Headshot of Professor Paradine.

Congratulations to Shauna Paradine for being a recipient of the 2023 ACC Lilly Grantee Award! The Eli Lilly Grantee program was established in 1965 to support emerging young leaders in organic chemistry and is the longest running grant program in the pharmaceutical industry. Grantees are selected on the basis of innovative and creative research and potential for impact of their research on the pharmaceutical industry. The award, given to 2 or 3 investigators each year, comes with a two-year $100,000 unrestricted research grant.

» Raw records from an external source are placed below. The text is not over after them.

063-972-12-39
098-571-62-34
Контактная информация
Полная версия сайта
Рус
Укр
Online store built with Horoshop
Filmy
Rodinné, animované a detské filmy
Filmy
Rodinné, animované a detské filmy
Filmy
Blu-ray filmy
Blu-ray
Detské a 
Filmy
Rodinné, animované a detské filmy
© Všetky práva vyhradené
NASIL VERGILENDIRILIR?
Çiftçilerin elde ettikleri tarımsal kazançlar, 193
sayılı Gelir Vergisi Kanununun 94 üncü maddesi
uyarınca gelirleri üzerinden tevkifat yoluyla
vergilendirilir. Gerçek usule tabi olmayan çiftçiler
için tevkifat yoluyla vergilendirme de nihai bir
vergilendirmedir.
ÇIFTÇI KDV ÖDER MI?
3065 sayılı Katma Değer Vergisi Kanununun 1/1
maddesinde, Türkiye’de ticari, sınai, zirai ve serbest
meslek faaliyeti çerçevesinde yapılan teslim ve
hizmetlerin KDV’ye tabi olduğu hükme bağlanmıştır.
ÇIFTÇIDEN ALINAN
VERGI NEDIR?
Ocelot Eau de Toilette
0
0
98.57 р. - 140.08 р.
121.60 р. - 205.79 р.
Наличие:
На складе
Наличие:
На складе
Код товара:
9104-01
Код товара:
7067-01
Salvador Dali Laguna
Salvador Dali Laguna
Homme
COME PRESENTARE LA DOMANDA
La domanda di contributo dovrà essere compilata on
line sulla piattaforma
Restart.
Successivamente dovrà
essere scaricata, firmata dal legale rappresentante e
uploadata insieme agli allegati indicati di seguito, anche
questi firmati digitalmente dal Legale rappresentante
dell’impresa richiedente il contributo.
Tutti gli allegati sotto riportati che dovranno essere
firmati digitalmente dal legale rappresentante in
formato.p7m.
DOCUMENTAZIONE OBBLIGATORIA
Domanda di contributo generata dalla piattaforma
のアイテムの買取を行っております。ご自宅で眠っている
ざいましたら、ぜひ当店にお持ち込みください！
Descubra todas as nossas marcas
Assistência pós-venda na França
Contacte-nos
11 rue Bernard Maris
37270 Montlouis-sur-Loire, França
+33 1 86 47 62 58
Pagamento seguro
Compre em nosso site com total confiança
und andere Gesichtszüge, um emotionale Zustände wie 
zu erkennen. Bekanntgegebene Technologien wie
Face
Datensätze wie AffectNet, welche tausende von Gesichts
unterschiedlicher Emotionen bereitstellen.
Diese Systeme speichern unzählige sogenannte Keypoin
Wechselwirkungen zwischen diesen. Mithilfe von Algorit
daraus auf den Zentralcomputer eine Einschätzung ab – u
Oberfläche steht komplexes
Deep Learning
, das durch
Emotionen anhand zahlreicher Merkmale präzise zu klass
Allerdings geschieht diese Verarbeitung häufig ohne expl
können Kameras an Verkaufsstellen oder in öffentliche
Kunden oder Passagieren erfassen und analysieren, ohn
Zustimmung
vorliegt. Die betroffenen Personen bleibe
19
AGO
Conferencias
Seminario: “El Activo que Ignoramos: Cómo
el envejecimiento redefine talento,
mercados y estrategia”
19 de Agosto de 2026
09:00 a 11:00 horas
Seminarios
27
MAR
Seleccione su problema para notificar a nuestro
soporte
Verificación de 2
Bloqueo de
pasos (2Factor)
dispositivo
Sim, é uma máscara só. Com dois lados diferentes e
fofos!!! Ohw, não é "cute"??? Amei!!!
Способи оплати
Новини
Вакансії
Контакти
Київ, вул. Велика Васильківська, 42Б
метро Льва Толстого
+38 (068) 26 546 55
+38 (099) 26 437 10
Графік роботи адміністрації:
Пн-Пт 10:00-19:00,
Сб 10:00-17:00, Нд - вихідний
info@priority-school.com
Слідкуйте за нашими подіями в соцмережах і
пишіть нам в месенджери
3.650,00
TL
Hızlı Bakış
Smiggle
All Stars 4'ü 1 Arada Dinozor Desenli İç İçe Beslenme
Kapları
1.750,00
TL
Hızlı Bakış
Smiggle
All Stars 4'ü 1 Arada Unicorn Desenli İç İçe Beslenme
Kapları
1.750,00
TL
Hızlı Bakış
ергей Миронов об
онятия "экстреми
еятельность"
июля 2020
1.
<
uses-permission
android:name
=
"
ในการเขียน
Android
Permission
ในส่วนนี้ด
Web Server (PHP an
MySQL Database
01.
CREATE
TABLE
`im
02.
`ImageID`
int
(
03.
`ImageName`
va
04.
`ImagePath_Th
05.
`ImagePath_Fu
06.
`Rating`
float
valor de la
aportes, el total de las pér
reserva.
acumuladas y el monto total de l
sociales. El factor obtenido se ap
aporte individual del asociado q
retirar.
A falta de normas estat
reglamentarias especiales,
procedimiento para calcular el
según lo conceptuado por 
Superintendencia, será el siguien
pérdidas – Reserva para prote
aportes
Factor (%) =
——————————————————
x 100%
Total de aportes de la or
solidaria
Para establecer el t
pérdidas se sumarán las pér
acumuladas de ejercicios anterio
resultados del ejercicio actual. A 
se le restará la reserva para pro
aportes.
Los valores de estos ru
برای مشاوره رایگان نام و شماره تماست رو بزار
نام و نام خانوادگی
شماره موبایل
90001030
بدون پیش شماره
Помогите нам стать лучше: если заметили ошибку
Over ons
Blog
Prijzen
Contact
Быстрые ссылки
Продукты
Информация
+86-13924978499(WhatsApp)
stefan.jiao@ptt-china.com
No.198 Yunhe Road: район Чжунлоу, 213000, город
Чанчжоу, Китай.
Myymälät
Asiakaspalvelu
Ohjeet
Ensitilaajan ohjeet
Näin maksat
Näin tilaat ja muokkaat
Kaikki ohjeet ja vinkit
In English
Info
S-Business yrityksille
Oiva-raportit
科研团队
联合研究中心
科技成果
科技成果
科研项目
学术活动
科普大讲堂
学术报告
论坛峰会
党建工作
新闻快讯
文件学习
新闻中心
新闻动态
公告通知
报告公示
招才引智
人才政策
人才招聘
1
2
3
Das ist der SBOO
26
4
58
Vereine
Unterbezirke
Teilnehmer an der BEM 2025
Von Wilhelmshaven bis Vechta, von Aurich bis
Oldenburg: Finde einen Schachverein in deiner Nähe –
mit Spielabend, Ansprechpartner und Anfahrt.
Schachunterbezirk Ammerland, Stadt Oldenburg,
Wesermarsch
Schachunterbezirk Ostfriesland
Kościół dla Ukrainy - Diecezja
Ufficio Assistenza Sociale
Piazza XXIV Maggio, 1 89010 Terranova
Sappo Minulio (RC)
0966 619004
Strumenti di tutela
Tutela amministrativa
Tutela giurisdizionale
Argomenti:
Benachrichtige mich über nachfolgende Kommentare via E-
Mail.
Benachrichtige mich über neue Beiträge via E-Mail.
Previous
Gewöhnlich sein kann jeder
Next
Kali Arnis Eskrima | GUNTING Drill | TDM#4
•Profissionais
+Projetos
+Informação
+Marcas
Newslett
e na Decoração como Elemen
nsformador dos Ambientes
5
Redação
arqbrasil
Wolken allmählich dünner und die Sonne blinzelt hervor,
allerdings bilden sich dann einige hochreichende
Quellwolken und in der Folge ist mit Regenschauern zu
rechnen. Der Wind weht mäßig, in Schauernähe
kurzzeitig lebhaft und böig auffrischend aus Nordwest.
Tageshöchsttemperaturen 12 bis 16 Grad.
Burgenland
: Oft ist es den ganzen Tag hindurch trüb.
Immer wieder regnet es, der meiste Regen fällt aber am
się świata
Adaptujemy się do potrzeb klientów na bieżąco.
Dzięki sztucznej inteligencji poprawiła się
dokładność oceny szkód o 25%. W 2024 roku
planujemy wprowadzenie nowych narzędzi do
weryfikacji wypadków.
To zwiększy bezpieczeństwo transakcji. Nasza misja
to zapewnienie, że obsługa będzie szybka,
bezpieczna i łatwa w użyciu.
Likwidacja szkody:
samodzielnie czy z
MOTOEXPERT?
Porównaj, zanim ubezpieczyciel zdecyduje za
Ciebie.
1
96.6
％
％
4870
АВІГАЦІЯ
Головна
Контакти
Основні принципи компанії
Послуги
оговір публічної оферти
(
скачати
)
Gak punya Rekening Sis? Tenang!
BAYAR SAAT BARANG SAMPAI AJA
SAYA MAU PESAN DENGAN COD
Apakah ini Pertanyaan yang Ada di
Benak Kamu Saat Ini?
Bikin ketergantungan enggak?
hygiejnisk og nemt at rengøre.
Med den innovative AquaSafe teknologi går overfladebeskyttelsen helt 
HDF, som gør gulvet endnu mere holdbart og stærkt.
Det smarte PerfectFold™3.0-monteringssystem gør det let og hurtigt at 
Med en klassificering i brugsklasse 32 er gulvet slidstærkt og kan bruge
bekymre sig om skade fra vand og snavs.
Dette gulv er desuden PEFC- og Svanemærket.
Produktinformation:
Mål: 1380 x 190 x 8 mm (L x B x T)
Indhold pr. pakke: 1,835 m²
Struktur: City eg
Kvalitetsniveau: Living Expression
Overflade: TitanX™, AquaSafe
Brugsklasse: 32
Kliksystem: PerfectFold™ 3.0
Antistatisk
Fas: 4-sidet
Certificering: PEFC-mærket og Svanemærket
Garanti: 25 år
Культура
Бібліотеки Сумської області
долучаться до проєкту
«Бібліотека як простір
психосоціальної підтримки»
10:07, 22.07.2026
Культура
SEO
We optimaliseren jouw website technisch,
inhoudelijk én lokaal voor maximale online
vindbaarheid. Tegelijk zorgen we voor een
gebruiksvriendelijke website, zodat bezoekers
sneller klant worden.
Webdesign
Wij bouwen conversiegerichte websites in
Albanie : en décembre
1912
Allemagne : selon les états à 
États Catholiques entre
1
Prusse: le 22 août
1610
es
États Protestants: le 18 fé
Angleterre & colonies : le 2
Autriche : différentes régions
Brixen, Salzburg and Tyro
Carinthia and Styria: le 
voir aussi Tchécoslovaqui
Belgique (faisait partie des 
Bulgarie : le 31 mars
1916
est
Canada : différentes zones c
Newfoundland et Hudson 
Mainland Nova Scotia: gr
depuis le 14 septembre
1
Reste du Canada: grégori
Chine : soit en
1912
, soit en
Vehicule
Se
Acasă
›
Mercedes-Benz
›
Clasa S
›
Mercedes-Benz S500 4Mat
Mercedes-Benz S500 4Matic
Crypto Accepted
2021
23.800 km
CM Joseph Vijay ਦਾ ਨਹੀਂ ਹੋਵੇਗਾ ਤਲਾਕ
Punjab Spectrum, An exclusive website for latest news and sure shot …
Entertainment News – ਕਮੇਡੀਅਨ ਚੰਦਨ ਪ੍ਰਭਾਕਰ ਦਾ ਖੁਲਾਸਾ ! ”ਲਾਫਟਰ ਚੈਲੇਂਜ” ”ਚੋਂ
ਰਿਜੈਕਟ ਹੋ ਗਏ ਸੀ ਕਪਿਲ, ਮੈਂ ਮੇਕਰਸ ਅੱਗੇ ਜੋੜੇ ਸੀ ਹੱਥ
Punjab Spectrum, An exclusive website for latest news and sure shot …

Previously, Professor Paradine was recognized with the Thieme Chemistry Journals Award in 2020, and the NSF CAREER and NIH R35 MIRA in 2023.

“I hope to use the funding from this award to dig into the synthetic applications of our catalytic methods toward constructing interesting and potentially biologically relevant organic scaffolds, and to continue to expand on our methodologies,” Professor Paradine said, “Receiving this recognition itself is exciting, especially when I see the folks who have gotten this award previously. One of my goals for my group’s research has been to develop new reactions to make organic scaffolds that might have an impact on drug discovery, and it’s exciting to get this sort of external validation that we’re looking at interesting chemistry problems.”

Professor Paradine, Assistant Professor of Chemistry, received her BA in chemistry from Albion College in 2008 and her PhD from the University of Illinois Urbana-Champaign as an NSF-GRFP Fellow. In 2015, she conducted training as an NIH postdoctoral fellow at Harvard University. She joined the chemistry faculty at 91×ÔÅÄÂÛ̳ in 2018. Her group’s research focuses on advancing novel strategies in transition metal catalysis for the development of novel chemical reactions to construct complex molecular scaffolds.